Edge Cases
The edge cases that break the happy path
The salting mechanism works cleanly when everything is running. These are the scenarios where something goes wrong — a user was offline when the conversation was salted, Redis restarts, or a new app server comes up cold.
Edge case 1 — User was offline during salting¶
Scenario:
- conv_abc123 was normal (N=1) when Bob went offline
- While Bob was offline, the conversation got hot — N bumped to 4
- Messages were written to conv_abc123#0 through conv_abc123#3
- Bob reconnects
What happens without the fix:
Bob's client requests chat history. If the app server handling Bob's request doesn't know about the salting, it queries only conv_abc123 (N=1) and finds nothing — all messages were written to the salted partitions. Bob sees an empty chat or missing messages.
The fix:
The registry lookup happens at the app server on every read — not at the client. Bob's client just asks for conv_abc123 history. The app server:
1. GET registry[conv_abc123] → max_N = 4
2. Scatter-gather across conv_abc123#0 through #3
3. Return complete history to Bob
Bob being offline during the salting is irrelevant — the registry is the source of truth, and it's always consulted on every read. Bob's client is completely unaware of salting.
Edge case 2 — Redis restarts¶
Scenario: Redis holding the hot partition registry crashes and restarts.
What happens: - Redis with AOF replays the log and recovers all registry entries - Recovery time depends on AOF file size — for a registry with millions of entries, replay takes seconds to minutes - During recovery, app servers get null from registry lookups → treat all conversations as N=1 → queries miss salted partitions
The fix — warm-up from DynamoDB: On Redis restart, before serving traffic, the hot partition service rebuilds the registry from a backup:
Option A: DynamoDB backup table
→ On every registry update, also write to a DynamoDB table: conversation_id → max_N
→ On Redis restart: scan DynamoDB backup → repopulate Redis
→ Slower recovery but zero data loss
Option B: AOF replay (no backup needed)
→ Redis replays AOF on restart automatically
→ If AOF is intact, full recovery with no manual intervention
→ AOF corruption is rare but possible
For production, use both — AOF as the fast path, DynamoDB backup as the fallback if AOF is corrupted.
During the recovery window: App servers should detect Redis unavailability and fall back to reading from the DynamoDB backup table directly. Slower (~5-10ms instead of ~1ms) but correct.
Edge case 3 — New app server comes up cold¶
Scenario: A new app server is added to the fleet (auto-scaling during peak traffic). It has no local state — no counters, no cached registry entries.

Task instructions = Resume the write-up on salting edge cases, starting right after its final sentence.

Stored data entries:
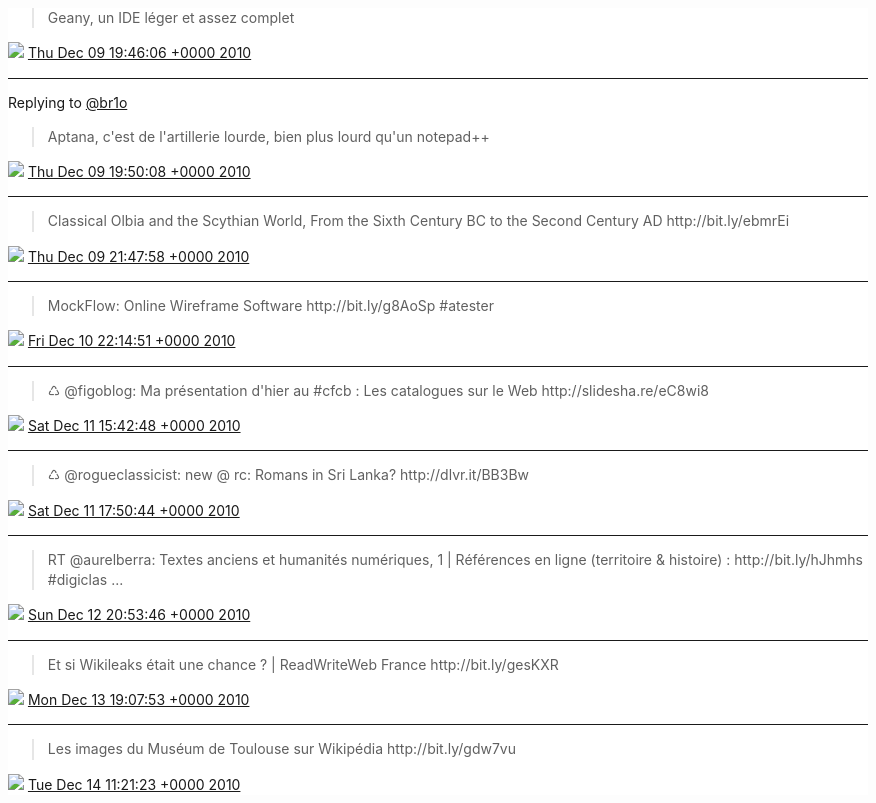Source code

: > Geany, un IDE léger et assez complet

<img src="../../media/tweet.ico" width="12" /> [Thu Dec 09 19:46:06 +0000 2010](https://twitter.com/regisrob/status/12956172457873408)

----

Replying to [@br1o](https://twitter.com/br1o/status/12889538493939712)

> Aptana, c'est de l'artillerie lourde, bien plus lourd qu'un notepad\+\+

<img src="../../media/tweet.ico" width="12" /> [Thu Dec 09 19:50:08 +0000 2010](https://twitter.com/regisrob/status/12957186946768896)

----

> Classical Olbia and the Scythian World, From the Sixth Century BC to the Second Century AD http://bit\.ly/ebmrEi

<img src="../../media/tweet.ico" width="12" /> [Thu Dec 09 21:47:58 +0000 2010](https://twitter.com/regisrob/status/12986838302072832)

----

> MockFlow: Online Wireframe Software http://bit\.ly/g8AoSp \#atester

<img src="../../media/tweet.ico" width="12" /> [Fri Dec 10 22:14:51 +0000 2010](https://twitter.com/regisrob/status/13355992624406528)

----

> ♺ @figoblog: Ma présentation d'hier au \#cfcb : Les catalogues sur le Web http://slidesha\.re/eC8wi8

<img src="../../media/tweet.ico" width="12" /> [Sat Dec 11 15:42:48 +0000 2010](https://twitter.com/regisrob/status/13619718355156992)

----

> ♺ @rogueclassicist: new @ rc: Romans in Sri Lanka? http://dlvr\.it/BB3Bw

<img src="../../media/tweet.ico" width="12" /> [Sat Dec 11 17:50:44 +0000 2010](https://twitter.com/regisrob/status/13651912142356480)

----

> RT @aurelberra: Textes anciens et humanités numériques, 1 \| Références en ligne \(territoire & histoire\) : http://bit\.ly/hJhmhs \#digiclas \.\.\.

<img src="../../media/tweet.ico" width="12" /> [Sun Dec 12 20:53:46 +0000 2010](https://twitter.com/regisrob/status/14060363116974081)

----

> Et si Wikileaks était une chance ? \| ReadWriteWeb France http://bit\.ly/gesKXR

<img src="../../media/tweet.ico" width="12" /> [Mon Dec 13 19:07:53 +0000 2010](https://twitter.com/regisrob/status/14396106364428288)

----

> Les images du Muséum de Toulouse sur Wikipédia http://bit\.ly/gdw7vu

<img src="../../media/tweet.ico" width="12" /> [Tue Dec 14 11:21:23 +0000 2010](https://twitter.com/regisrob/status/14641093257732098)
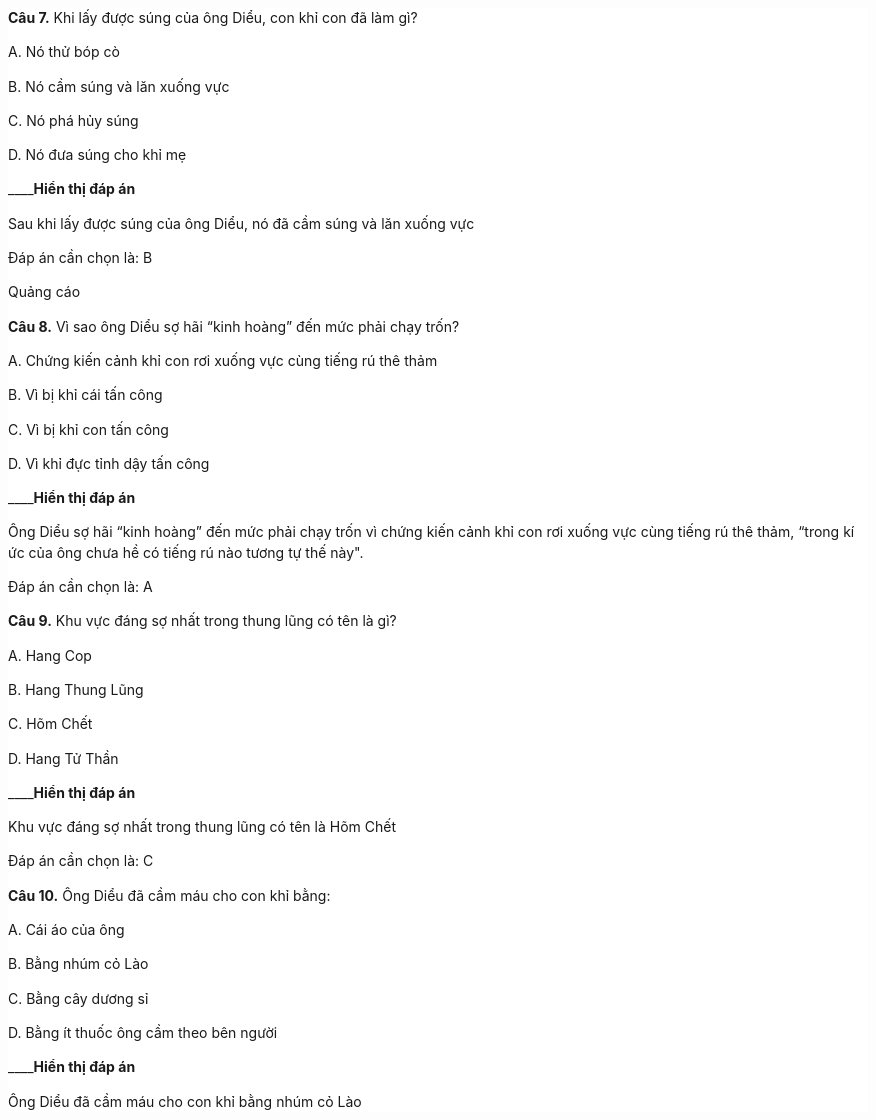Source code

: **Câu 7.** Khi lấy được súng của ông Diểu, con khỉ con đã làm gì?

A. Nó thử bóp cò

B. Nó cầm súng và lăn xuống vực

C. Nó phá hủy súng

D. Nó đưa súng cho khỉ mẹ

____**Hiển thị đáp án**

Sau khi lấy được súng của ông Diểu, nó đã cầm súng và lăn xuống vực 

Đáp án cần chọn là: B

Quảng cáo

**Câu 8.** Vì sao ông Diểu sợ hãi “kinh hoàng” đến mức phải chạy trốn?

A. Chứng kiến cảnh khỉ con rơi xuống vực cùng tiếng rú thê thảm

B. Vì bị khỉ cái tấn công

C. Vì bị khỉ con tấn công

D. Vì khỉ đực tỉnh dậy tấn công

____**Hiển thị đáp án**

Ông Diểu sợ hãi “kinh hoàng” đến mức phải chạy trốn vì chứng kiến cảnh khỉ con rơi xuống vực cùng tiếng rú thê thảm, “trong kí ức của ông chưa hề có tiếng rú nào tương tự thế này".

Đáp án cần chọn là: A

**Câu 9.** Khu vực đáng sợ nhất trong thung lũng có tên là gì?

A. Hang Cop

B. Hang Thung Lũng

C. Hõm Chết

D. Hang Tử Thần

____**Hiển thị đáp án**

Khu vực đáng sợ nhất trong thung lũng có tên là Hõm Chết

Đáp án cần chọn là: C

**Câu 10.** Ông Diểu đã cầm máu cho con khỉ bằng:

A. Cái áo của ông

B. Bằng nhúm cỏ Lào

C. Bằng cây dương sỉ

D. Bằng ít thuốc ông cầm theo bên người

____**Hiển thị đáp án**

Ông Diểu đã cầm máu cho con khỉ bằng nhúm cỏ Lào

Answer box =
What happens: - Registry lookups: the new server queries Redis fresh on every request → correct, no issue - Local WPS counters: start at 0 → the server will under-detect hot conversations until counters build up
The fix: The local WPS counter is a detection mechanism, not a routing mechanism. Under-detection on a new server means it takes slightly longer to detect that a conversation is hot — but the registry already has the correct max_N from when the conversation was first detected as hot by other servers. Writes and reads are routed correctly regardless. The new server's detection will catch up within a few seconds as traffic flows through it.
Edge case 4 — Hot partition service crashes¶
Scenario: The service that consumes from the Redis Stream and updates the registry goes down.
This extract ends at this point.